Tagesanzeiger, 10.3.2021

Geld für funktionale Analphabeten – Hilfe für jene 140'000 im Kanton, die weder lesen noch schrieben können Tages-Anzeiger

 

Geld für funktionale Analphabeten

Hilfe für jene 140’000 im Kanton, die weder lesen noch schreiben können

 

Im Kanton Zürich verursacht der funktionale Analphabetismus pro Jahr 224 Millionen Franken Folgekosten. Der Kantonsrat spricht nun Geld für ein Hilfsprogramm.

 

 

Leserbrief vom 22.3.2021 im Zürcher Oberländer

(derselbe Leserbrief ist auch erschienen im Tagesanzeiger und in der Zürichsee-Zeitung)

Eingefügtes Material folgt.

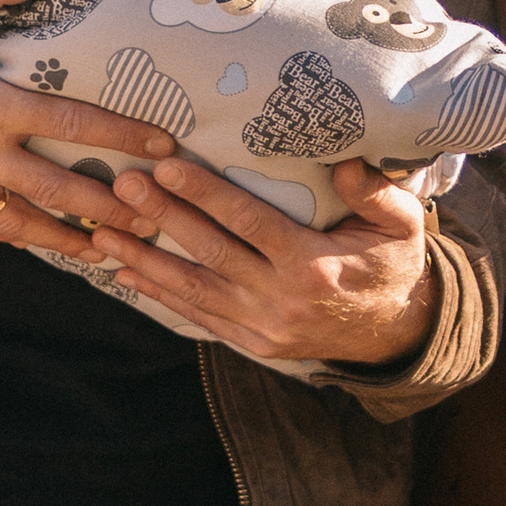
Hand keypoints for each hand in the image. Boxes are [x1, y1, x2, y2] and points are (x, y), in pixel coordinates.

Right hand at [0, 0, 173, 255]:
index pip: (70, 125)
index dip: (122, 137)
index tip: (165, 149)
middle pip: (58, 190)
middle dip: (110, 207)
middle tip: (155, 221)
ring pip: (23, 221)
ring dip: (69, 239)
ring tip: (112, 252)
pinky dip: (15, 238)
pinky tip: (40, 244)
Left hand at [92, 155, 437, 369]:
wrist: (397, 334)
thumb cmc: (393, 265)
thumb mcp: (402, 225)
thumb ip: (377, 192)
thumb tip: (344, 161)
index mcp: (314, 265)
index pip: (250, 223)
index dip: (207, 194)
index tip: (168, 166)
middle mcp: (282, 300)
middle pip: (211, 253)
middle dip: (163, 217)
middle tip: (122, 186)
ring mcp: (264, 327)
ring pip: (194, 290)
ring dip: (144, 260)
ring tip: (102, 232)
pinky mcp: (254, 343)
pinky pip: (199, 316)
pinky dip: (160, 296)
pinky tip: (126, 274)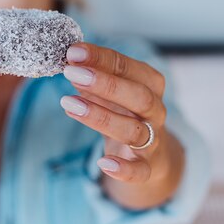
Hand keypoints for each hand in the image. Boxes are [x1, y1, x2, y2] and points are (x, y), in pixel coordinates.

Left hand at [60, 43, 178, 190]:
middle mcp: (155, 111)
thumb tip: (68, 60)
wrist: (152, 154)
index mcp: (149, 84)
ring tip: (68, 104)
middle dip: (104, 83)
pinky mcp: (147, 167)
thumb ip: (92, 77)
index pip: (127, 67)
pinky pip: (140, 172)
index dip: (101, 58)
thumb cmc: (125, 112)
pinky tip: (103, 164)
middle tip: (71, 73)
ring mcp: (153, 140)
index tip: (73, 51)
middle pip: (138, 95)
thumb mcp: (111, 92)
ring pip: (134, 130)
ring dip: (101, 117)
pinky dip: (124, 170)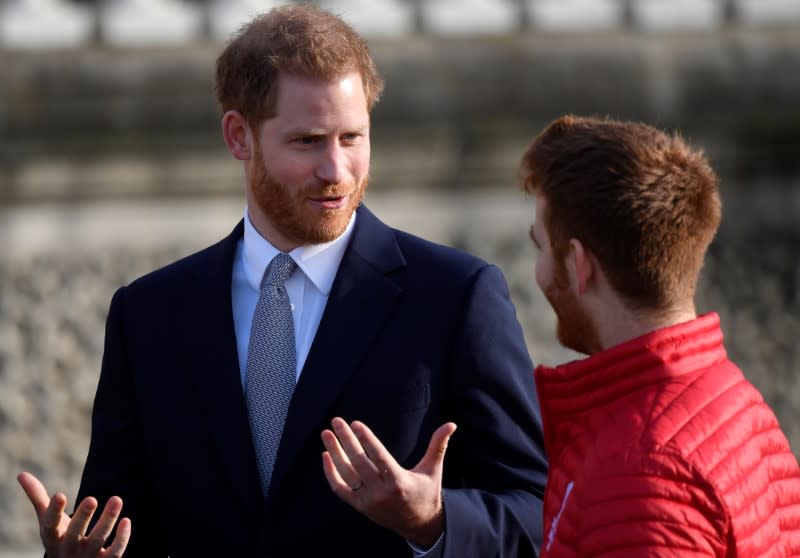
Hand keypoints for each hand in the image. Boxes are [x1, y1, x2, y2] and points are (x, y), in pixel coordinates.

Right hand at [17, 472, 130, 557]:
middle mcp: (69, 548)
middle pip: (75, 534)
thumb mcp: (47, 520)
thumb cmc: (58, 537)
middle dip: (83, 517)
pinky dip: (121, 539)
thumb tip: (22, 474)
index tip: (59, 495)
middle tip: (91, 499)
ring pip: (98, 539)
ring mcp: (87, 555)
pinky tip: (126, 520)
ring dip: (107, 521)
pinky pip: (114, 552)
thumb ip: (37, 497)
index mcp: (53, 537)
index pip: (51, 526)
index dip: (54, 512)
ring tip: (116, 499)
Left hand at [321, 418, 456, 547]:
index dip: (366, 439)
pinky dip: (330, 473)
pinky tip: (326, 455)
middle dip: (346, 440)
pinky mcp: (360, 506)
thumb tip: (452, 424)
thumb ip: (438, 445)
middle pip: (358, 462)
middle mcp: (381, 492)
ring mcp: (368, 501)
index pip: (378, 457)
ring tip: (326, 434)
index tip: (356, 423)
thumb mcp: (433, 469)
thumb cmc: (427, 492)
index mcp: (399, 481)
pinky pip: (340, 489)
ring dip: (334, 453)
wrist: (419, 524)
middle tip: (336, 421)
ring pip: (346, 474)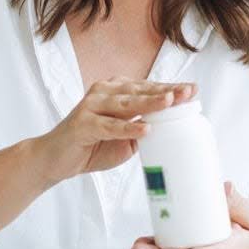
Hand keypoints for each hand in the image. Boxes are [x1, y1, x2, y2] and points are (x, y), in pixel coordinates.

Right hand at [29, 79, 196, 187]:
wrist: (55, 159)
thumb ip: (142, 129)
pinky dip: (126, 128)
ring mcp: (91, 106)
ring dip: (149, 103)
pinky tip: (144, 129)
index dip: (170, 89)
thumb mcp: (123, 138)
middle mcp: (103, 92)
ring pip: (126, 104)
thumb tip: (168, 128)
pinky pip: (108, 126)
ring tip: (169, 102)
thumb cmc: (90, 146)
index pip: (147, 88)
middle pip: (140, 91)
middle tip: (188, 93)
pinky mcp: (82, 124)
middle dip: (166, 92)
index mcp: (115, 92)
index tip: (193, 91)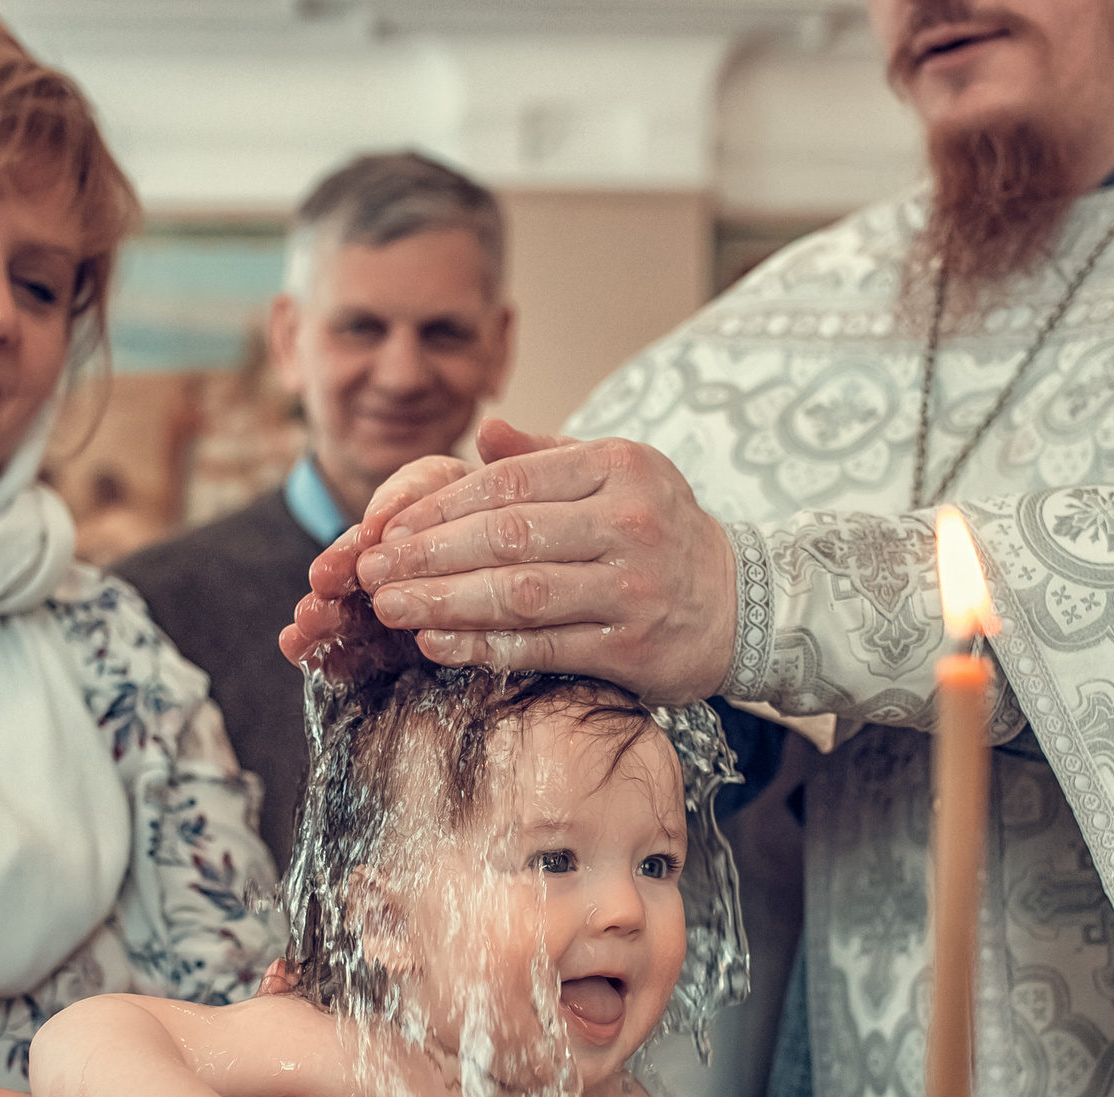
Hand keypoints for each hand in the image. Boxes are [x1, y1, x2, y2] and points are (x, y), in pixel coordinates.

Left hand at [302, 418, 740, 703]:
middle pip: (506, 538)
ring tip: (386, 606)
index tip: (386, 527)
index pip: (508, 484)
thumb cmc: (661, 532)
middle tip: (369, 570)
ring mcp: (631, 588)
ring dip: (443, 602)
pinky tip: (435, 642)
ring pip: (519, 595)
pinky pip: (541, 647)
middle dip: (426, 556)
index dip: (439, 508)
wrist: (743, 603)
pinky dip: (482, 646)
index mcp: (619, 466)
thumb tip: (484, 432)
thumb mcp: (618, 476)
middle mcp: (629, 523)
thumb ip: (548, 455)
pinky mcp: (631, 648)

Schulsystem aus vorletztem Jahrhundert

« 140 000 Menschen im Kanton Zürich fehlt es an Grundkompetenzen », Ausgabe vom 10. März

Schon frühere Studien haben gezeigt, dass ein hoher Prozentsatz der Menschen, welche neun Jahre Volksschule durchlaufen haben, funktionale Analphabeten sind. Bedenklich in einem Land, das nach Luxemburg europaweit die höchsten Bildungsausgaben pro Kopf aufweist. Verzweifelt wird nun versucht, die klaffenden Bildungslücken dieser Menschen mittels « Lernstuben » zu stopfen.

Dabei haben internationale Vergleichsstudien mit 59 Ländern gezeigt, wie sich bessere Bildungsleistungen erreichen lassen: Nicht in erster Linie, in dem man mehr geld in das Schulsystem hineinsteckt, sondern durch folgende Massnahmen: 1. externe Abschlussprüfungen, 2. grössere Schulautonomie, 3. Wettbewerb zwischen den Schulen durch freie Schulwahl, 4. offener Zugang für alle Schüler zu alternativen Schulen durch öffentliche Finanzierung, sogenannte Freie Schulen. Es ist höchste Zeit, das strukturell aus dem vorletzten Jahrhundert stammende Schulsystem mit dem (staatlichen) Monopol eine Schulmodells im öffentlichen Bildungswesen kritisch zu hinterfragen.